--- TEXT BLOCK Enclosed Below ---

If you’re a regular reader of my blog, you’ll know that I love language and the study of linguistics. One thing, out of many, that fascinates me about language is the fact that English has so many varieties around the world. I am interested in differences between the U.S. and the U.K. in general but language differences are especially interesting to me.

One Night in Winter (2014) by Simon Sebag Montefiore

There is something about literature which is set in Russia that I find absolutely enthralling. I read Sebag Montefiore’s sweeping, epic novel Sashenka a few years ago. It began in 1916, at the beginning of the Russian Revolution, and it was a compelling read. Sebag Montefiore is a historian as well as an author and so his novels are always scrupulously well-researched and historically detailed. He has written several books — fiction and non-fiction — about Russia and its history. I can’t wait to read One Night in Winter.

--- End of Enclosed TEXT BLOCK ---
--- DATA SECTION Enclosed Below ---

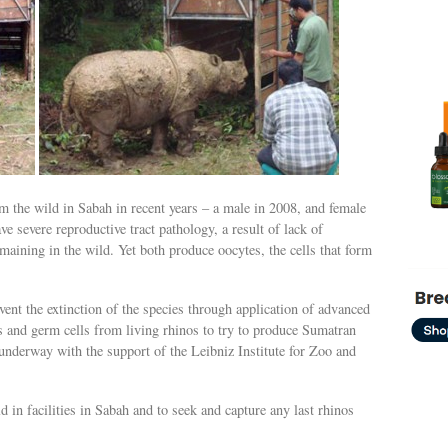
 the wild in Sabah in recent years – a male in 2008, and female
e severe reproductive tract pathology, a result of lack of
remaining in the wild. Yet both produce oocytes, the cells that form
ent the extinction of the species through application of advanced
 and germ cells from living rhinos to try to produce Sumatran
underway with the support of the Leibniz Institute for Zoo and
 in facilities in Sabah and to seek and capture any last rhinos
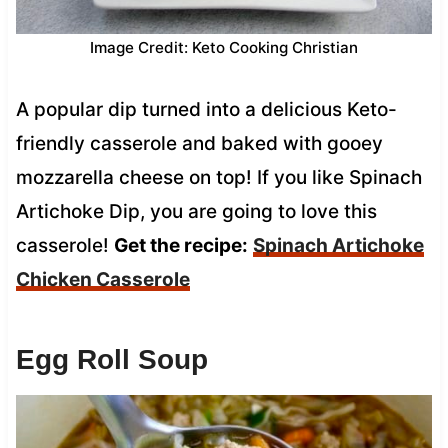
Image Credit: Keto Cooking Christian
A popular dip turned into a delicious Keto-
friendly casserole and baked with gooey
mozzarella cheese on top! If you like Spinach
Artichoke Dip, you are going to love this
casserole!
Get the recipe:
Spinach Artichoke
Chicken Casserole
Egg Roll Soup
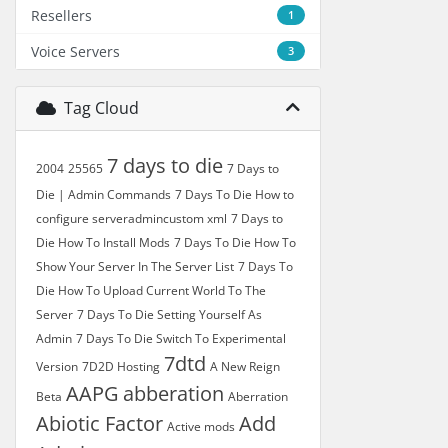
Resellers
1
Voice Servers
3
Tag Cloud
7 days to die
2004
25565
7 Days to
Die | Admin Commands
7 Days To Die How to
configure serveradmincustom xml
7 Days to
Die How To Install Mods
7 Days To Die How To
Show Your Server In The Server List
7 Days To
Die How To Upload Current World To The
Server
7 Days To Die Setting Yourself As
Admin
7 Days To Die Switch To Experimental
7dtd
Version
7D2D Hosting
A New Reign
AAPG
abberation
Beta
Aberration
Abiotic Factor
Add
Active mods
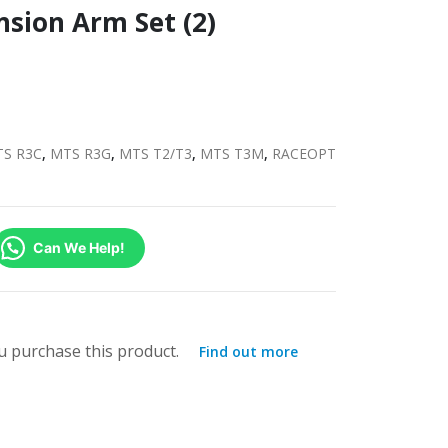
nsion Arm Set (2)
S R3C
,
MTS R3G
,
MTS T2/T3
,
MTS T3M
,
RACEOPT
Can We Help!
 purchase this product.
Find out more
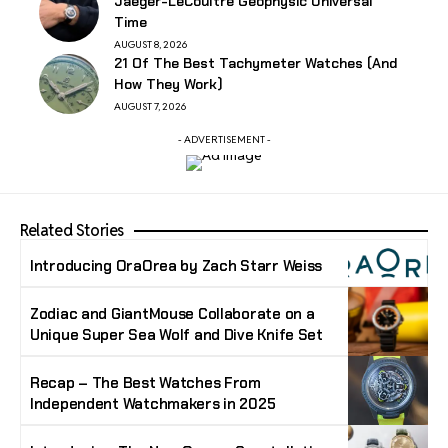
Jaeger-LeCoultre Geophysic Universal
Time
AUGUST 8, 2026
21 Of The Best Tachymeter Watches (And
How They Work)
AUGUST 7, 2026
- ADVERTISEMENT -
Related Stories
Introducing OraOrea by Zach Starr Weiss
Zodiac and GiantMouse Collaborate on a
Unique Super Sea Wolf and Dive Knife Set
Recap – The Best Watches From
Independent Watchmakers in 2025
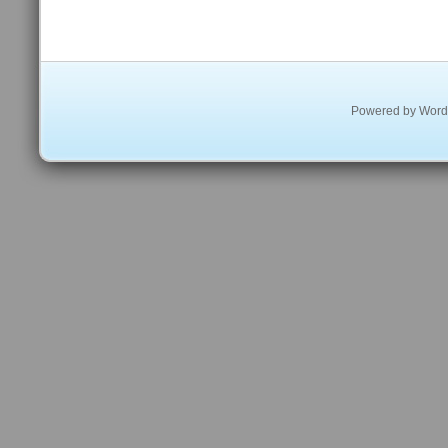
Powered by
Word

--- End of Enclosed DATA SECTION ---

YOUR TASK
Continue the blog post about language and the novel One Night in Winter, starting right after its last sentence.

RESPONSE TO THE TASK
Sweet Tooth (2012) by Ian McEwan

Set during the Cold War, Sweet Tooth is about a young Cambridge graduate and compulsive reader, Serena Frome, who is recruited to MI5 in order to infiltrate the literary circles of writers whose politics are in alignment with the government. It is a story of love, betrayal and espionage and it sounds intriguing!

Homage to Catalonia (1980) by George Orwell

This October, I am due to go to Catalonia to teach English. Homage to Catalonia is Orwell’s account of his time spent fighting against the fascist Nationalists in the Spanish Civil War. I have studied the Civil War as part of my degree and there is much more for me to learn about this brutal time in Spanish history, which led to a forty-year political dictatorship. The legacy of the Civil War and Franco’s oppressive political regime can still be seen in Spain today; the cultural taboo surrounding the war and the dictatorship is only just starting to be broken.

Hard Choices (2014) by Hillary Clinton.

There are too few women in high-ranking political positions and in leadership roles in the workplace. Regardless of political views, I think Hillary Clinton is an inspiring person simply because she is a woman who has achieved a prestigious position, despite the sexism that women often face in the world of politics. I read her earlier memoir, Living History, and I look forward to reading her latest.

I Am Malala: The Girl Who Stood Up for Education and Was Shot by the Taliban (2013) by Malala Yousafzai and Christina Lamb.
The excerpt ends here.